Today, I’m reviewing the lovely app Tower Of Babel for the iPad. There are two basic skills needed to succeed in this game. The first skill is a sense of how much space something takes up. The second skill is the ability to stack things on top of each other. It took a few tries for me to realize that I lack both of these skills. Regardless, I still had fun playing the game.
The game starts with two blocks stacked on top of each other. Another block slides on screen and glides back and forth about two block lengths above the top block. This would be where the skill of having a good sense of space comes in. The moving blocks always seem smaller to me than what they really are, so I miscalculate when to drop them.
The higher the blocks get, the more rickety the tower becomes. Yes, it’s like Jenga. If the blocks are skewed to the right, I try to overcompensate by stacking them more heavily on the left. In my twisted sense of logic, it works and balances. I’m sure engineers are cringing out there. If you want to fix the problem, the best thing you can do is stay as centered as possible.
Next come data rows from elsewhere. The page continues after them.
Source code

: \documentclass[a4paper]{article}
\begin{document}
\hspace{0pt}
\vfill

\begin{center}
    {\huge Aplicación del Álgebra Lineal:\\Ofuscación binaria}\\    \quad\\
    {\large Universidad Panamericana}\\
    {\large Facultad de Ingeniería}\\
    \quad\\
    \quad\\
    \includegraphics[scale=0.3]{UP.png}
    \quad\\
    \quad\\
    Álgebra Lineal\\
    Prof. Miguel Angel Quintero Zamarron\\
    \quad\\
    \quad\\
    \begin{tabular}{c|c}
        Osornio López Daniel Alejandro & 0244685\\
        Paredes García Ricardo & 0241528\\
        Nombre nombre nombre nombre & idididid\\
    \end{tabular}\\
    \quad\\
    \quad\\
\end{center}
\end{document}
With Tower Of Babel you can be just a hair off balance with your blocks. The more blocks you try to stack, the more problematic this becomes. I also learned that in the early stages, you can safely have a block hanging halfway off the tower. However, as you stack, the halfway blocks will fall off. As soon as a block tumbles off, you lose. I’m going to give my approval of the physics mechanism that can tell the difference between a freshly laid block or a higher tower stack.
I also have to give the developers a geeky nod for how they chose to alert you to the fact that you did indeed lose. You don’t see a “Game Over” banner or “The End.” Nope. You see a contractor telling you “Epic Fail.” Somehow, that softens the blow of losing the game. Well done.